AS Desak Eropa untuk Hadang Destabilisasi Timur Tengah
Presiden Amerika Serikat Joe Biden berharap sekutunya di Eropa bisa bekerja sama untuk mencegah destabilitasi kawasan TImur Tengah karena tindakan Iran yang terus memperkaya uraniumnya. Bola kini di tangan Iran.
Oleh
Mahdi Muhammad
·3 menit baca
WASHINGTON, SABTU – Presiden Amerika Serikat Joe Biden mendesak sekutunya, negara-negara Uni Eropa, untuk bekerja sama mengekang kegiatan yang berdampak pada destabilisasi kawasan Timur Tengah oleh Iran. AS berencana tidak akan menerapkan kebijakan tambahan sebelum ada perundingan langsung dengan Teheran dan negara-negara penanda tangan Rencana Aksi Komprehensif Bersama (JCPOA) 2015.

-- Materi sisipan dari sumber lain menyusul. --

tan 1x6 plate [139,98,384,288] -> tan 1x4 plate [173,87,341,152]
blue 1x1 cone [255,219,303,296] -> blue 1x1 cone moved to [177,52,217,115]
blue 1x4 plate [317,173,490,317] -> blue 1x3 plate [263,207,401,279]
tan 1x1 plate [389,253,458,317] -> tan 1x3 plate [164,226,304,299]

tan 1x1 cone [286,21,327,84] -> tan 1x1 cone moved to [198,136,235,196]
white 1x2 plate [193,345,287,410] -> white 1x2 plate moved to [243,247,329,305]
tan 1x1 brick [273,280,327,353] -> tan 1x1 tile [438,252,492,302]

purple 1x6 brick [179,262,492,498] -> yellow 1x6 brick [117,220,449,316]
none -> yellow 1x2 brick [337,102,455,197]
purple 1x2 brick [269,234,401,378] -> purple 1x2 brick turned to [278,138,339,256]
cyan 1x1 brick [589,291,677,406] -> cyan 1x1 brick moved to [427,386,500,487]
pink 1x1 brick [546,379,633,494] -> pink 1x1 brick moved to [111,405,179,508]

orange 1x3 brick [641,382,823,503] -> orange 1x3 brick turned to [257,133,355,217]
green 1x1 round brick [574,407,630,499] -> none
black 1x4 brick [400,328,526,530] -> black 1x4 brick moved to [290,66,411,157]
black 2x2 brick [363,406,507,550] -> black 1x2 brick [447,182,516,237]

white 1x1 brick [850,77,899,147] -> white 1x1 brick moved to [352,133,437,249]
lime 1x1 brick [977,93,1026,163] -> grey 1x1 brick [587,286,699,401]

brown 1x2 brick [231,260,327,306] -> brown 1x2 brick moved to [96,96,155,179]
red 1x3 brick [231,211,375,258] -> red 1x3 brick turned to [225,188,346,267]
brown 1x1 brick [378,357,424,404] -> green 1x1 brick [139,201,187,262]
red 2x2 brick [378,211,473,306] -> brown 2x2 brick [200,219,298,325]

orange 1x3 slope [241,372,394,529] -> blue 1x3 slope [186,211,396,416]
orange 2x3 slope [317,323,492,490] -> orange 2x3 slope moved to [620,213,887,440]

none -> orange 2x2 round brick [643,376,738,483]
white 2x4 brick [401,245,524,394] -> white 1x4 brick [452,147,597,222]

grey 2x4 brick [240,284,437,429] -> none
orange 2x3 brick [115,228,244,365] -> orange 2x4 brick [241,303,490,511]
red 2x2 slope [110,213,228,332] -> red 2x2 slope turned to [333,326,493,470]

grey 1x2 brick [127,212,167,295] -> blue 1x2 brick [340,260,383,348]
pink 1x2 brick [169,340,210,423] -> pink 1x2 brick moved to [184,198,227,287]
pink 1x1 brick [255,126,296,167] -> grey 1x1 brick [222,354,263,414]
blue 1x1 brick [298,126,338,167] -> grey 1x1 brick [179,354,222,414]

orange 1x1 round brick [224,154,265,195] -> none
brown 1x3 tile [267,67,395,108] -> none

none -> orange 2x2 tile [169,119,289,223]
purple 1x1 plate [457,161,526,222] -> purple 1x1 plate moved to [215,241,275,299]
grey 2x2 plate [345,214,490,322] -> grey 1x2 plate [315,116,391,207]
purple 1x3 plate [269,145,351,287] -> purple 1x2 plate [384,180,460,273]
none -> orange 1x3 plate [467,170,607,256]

"Ancaman proliferasi nuklir membutuhkan diplomasi dan kerja sama yang cermat di antara kita. Itu sebabnya kami mengatakan kami siap untuk terlibat kembali dalam negosiasi dengan P5 + 1 tentang program nuklir Iran," kata Presiden Biden dalam Konferensi Keamanan Munich, Jumat (19/2). Negara P5+1 mengacu pada lima anggota tetap Dewan Keamanan Perserikatan Bangsa Bangsa dan Jerman.
Pernyataan Biden muncul sehari setelah pemerintahannya setuju untuk kembali ke perundingan nuklir dengan Iran, yang difasilitasi oleh tiga negara anggota Uni Eropa, yaitu Inggris, Perancis dan Jerman. Tidak hanya itu, meski tidak diumumkan secara terbuka, AS diketahui telah menarik pernyataan pemerintahan sebelumnya yang menggunakan mekanisme snapped back sebagai legitimasi penjatuhan kembali sanksi bagi Iran secara unilateral.
Selain itu, pemerintahan Biden juga telah mencabut sebagian larangan bepergian atas misi diplomatik Iran di New York.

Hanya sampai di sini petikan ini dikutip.